The railroad’s financing team is looking at the funding side of the project and on the operating side the railroad is looking at transportation options, including bringing coal to the Port of Anchorage for shipment by barge and the possibility of a new 42-mile line from the neighborhood of Willow to Port MacKenzie.

At the Port of Anchorage, Gamble said, it’s a matter of designing the needed off-loading capability for the coal into a growing port. That proposal is being considered with the Port of Anchorage, he said.

Building a spur to Port MacKenzie would be “a significant investment,” he said. Port MacKenzie “is a pricey project” but if that line were down there would be “a real opportunity to move goods to tidewater that would be hard to move all the way around to the Port of Anchorage,” including products from the Interior “that would probably do well to go direct to an industrial Port Mackenzie whereas the container business and some of the … containers on flatcar or just the straight container business would grow and continue to come into the Port of Anchorage,” Gamble said.

Tax-exempt bonding

Alaska Railroad Chief Financial Officer Bill O’Leary reviewed the railroad’s tax-exempt bonding authority, which is based on provisions in the federal act that transferred the railroad from the federal government to the state.

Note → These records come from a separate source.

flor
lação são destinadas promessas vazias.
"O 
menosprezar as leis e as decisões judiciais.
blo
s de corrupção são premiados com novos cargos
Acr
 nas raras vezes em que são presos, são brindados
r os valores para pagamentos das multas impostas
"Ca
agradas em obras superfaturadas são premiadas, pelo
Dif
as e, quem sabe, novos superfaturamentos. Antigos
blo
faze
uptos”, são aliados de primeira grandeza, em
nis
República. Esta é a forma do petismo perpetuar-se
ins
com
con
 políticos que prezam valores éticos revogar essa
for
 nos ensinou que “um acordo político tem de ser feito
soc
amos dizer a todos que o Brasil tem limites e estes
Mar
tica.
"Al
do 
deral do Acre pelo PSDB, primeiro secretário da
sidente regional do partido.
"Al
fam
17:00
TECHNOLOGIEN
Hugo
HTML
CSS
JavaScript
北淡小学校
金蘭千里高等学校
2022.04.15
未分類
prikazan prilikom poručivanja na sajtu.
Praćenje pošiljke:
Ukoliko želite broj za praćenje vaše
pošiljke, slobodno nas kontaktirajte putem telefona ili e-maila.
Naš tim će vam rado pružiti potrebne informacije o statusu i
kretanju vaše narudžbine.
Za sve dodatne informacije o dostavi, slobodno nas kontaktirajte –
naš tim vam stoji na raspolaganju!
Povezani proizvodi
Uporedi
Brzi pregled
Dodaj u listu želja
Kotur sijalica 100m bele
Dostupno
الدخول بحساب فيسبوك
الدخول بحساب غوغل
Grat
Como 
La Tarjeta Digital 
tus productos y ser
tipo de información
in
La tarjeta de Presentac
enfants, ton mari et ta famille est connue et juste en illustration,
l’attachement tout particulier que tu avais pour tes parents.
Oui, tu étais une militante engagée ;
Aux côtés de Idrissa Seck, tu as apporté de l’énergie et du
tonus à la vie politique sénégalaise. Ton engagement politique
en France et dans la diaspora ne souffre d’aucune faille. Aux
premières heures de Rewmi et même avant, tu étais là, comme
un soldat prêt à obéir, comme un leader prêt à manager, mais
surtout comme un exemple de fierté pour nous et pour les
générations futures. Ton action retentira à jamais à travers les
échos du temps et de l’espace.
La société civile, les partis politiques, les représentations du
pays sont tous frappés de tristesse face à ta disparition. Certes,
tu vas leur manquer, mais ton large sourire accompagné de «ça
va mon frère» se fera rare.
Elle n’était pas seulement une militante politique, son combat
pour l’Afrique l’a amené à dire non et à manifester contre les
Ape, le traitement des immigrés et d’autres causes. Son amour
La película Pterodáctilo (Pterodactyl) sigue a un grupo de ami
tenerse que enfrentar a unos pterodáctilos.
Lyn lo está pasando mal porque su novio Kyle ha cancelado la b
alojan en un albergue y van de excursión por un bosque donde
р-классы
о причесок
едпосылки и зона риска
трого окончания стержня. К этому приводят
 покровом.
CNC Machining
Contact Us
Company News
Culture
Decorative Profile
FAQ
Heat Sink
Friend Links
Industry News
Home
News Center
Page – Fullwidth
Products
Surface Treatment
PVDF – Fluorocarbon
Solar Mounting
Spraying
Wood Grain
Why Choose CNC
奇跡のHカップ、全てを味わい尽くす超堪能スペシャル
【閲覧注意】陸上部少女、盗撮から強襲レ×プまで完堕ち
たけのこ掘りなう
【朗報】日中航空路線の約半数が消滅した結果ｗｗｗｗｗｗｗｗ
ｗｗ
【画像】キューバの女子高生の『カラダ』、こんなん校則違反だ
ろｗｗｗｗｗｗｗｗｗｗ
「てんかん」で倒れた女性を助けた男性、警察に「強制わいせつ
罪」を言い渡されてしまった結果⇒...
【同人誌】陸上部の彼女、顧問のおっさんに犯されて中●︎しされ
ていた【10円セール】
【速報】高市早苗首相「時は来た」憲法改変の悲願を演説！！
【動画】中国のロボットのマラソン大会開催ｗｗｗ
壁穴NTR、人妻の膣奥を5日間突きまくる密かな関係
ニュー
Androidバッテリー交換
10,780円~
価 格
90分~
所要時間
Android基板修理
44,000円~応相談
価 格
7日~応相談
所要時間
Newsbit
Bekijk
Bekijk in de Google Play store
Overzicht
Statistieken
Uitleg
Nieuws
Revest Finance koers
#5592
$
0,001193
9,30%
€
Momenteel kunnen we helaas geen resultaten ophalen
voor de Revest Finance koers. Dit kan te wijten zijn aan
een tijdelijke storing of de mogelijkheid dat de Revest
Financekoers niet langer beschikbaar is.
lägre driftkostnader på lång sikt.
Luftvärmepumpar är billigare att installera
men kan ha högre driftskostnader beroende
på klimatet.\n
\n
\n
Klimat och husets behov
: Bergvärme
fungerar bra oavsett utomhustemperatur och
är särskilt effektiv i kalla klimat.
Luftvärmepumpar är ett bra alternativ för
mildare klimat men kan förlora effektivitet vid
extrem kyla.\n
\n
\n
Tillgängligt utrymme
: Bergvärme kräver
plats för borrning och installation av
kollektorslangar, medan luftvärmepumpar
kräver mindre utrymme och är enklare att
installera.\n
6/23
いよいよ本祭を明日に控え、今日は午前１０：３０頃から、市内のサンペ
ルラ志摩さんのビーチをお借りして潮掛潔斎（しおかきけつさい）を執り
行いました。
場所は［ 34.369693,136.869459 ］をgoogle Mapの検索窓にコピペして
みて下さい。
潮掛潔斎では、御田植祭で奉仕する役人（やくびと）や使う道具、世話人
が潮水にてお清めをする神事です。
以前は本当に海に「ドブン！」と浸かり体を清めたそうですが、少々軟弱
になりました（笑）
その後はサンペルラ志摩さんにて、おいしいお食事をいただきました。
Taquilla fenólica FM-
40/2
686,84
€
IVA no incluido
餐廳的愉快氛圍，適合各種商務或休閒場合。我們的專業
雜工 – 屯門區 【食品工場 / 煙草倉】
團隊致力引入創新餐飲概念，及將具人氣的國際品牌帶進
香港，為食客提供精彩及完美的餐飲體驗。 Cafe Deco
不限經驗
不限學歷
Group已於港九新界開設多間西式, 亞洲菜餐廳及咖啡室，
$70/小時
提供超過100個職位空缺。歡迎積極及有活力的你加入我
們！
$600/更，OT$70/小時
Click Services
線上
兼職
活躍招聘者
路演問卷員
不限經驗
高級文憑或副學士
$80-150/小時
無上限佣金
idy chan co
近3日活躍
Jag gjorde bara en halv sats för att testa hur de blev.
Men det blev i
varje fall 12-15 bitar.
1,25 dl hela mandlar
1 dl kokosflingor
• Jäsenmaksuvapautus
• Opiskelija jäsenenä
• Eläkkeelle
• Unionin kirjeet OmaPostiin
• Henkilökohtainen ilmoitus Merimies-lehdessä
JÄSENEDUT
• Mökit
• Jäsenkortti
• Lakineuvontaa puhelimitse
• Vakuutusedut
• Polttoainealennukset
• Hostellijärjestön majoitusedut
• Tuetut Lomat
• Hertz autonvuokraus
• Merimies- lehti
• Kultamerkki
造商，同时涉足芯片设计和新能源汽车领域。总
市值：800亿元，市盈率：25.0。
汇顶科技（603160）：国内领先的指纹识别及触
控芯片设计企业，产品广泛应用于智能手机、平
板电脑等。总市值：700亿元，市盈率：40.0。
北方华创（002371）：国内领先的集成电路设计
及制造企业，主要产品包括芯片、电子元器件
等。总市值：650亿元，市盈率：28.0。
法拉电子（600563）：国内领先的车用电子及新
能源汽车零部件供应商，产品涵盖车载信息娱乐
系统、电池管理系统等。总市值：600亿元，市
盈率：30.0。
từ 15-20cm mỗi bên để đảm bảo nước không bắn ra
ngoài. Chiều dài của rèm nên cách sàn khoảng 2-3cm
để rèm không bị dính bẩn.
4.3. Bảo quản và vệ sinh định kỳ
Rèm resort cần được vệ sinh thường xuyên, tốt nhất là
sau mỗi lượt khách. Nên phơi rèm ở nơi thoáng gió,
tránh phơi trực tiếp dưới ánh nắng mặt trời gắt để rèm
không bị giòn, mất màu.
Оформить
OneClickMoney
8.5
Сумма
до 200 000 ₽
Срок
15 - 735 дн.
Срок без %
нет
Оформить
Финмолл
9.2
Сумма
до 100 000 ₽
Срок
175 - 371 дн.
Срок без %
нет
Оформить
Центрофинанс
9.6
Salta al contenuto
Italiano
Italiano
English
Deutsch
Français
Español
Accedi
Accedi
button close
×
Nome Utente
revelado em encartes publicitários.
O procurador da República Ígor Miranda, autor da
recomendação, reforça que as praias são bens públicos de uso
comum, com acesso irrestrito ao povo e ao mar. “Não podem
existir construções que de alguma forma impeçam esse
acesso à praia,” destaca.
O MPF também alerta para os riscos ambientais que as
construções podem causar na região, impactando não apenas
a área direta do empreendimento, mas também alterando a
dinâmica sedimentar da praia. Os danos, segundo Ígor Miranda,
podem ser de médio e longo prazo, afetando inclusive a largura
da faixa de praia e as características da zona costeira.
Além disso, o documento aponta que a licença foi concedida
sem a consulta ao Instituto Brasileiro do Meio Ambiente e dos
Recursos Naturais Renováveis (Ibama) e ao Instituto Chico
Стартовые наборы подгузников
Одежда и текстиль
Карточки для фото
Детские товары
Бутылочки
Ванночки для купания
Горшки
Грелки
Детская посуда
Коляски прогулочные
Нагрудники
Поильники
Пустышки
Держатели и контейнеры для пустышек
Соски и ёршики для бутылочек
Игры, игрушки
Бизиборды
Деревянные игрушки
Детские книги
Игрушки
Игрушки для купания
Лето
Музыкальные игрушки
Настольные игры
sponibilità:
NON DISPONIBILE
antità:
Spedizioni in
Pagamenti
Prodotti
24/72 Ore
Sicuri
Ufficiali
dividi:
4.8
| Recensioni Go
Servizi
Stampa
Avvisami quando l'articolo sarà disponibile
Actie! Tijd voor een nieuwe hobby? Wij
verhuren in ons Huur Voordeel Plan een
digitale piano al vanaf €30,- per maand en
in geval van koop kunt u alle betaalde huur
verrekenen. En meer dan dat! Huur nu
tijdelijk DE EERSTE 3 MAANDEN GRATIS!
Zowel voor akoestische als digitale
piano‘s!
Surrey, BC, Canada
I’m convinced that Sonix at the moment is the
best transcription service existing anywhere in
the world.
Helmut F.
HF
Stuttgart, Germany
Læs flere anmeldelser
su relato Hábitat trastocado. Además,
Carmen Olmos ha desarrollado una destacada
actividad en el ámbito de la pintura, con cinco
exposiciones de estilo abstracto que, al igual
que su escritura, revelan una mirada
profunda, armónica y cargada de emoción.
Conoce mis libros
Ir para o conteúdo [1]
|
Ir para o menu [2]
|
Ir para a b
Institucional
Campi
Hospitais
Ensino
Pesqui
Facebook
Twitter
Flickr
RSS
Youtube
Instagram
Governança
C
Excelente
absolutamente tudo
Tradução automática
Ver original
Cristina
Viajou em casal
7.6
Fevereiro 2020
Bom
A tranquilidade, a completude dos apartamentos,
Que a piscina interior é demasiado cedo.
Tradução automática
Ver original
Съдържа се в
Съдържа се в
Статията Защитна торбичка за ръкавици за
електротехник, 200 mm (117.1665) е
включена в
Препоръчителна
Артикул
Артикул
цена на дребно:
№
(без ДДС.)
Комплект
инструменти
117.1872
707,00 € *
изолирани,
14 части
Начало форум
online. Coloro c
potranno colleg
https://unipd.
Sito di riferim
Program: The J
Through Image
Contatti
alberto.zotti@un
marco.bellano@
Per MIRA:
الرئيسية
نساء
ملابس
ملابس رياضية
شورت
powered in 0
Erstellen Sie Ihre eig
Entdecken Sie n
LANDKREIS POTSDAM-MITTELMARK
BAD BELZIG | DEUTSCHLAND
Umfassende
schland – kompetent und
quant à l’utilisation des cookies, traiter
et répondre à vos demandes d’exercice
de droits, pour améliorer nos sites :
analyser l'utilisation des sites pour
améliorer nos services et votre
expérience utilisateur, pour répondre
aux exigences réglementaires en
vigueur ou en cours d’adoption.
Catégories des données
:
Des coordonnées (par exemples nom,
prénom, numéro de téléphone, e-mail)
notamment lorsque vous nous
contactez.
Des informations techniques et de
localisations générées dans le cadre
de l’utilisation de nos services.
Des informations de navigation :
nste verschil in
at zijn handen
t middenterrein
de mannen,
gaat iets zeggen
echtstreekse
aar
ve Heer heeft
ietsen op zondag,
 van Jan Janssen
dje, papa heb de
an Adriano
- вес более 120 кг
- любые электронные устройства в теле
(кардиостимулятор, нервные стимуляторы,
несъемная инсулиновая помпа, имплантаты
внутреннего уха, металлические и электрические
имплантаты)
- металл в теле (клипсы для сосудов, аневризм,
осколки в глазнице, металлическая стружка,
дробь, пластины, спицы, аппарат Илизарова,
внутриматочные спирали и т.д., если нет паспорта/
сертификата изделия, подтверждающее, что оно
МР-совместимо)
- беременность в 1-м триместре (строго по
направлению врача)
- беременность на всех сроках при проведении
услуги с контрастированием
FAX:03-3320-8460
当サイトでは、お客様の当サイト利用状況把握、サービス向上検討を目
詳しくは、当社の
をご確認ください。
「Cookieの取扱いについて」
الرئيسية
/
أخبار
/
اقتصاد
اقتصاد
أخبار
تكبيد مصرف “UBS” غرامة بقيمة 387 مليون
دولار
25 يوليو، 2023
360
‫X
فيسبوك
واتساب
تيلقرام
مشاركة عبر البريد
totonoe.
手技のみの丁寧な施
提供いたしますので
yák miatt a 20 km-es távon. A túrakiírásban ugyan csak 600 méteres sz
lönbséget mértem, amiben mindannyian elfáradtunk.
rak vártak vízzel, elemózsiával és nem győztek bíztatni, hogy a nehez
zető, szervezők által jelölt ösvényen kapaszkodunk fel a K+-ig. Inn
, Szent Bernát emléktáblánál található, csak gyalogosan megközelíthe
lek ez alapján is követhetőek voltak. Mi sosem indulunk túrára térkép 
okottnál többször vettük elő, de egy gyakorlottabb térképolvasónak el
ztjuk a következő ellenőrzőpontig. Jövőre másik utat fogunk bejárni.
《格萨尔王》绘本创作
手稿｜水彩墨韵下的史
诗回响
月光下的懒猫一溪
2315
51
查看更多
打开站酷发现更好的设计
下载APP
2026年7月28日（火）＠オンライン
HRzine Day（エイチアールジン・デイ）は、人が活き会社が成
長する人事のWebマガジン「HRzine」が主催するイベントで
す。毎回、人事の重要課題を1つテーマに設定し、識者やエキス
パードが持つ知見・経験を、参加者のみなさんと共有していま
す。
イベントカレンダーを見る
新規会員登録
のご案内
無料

He said the railroad hasn’t tested the language in the act and its power to issue tax-exempt bonds, but believes tax-exempt bonding would be positive for the project.

Bonding is possible for two components of the project — partnering with Agrium on the larger project is one; the second is the rail link to Port MacKenzie.

O’Leary said the total could be in the $2.5 billion to $2.6 billion range, legislative authorization required for the railroad to issue bonds. The bonds would be non-recourse to the Alaska Railroad or the State of Alaska; they would be backed by the project, he said.

The Internal Revenue Service would be asked for a private letter ruling on whether the bonds would be tax exempt, O’Leary said, a process which takes six months from when IRS deems the application complete. Part of the importance of legislative approval, he said, is that it makes the project very real which is important in an application for an IRS private letter ruling.